• **WHAT IS EXPECTED**: Output the lines of the records exactly, from the first through the one containing "[614,345,625,360] it ->". Omit all pictures.

======== RECORDS FOR THIS EXERCISE ========

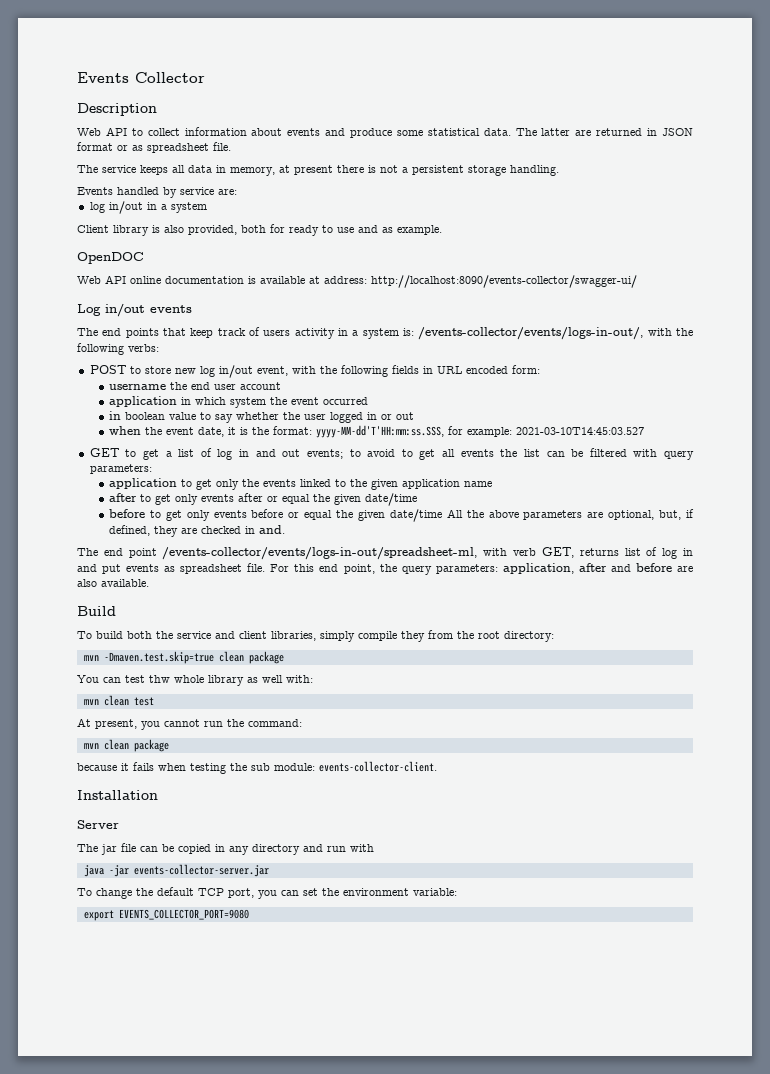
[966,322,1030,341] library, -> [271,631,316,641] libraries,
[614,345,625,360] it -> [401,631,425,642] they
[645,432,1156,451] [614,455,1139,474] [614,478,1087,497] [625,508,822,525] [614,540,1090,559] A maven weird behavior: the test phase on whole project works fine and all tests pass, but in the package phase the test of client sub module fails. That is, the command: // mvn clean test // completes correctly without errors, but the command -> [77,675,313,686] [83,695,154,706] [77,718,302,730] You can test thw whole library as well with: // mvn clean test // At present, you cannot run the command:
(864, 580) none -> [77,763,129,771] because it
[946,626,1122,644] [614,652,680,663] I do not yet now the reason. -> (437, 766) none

========

• **RESPONSE BELOW**:
[966,322,1030,341] library, -> [271,631,316,641] libraries,
[614,345,625,360] it -> [401,631,425,642] they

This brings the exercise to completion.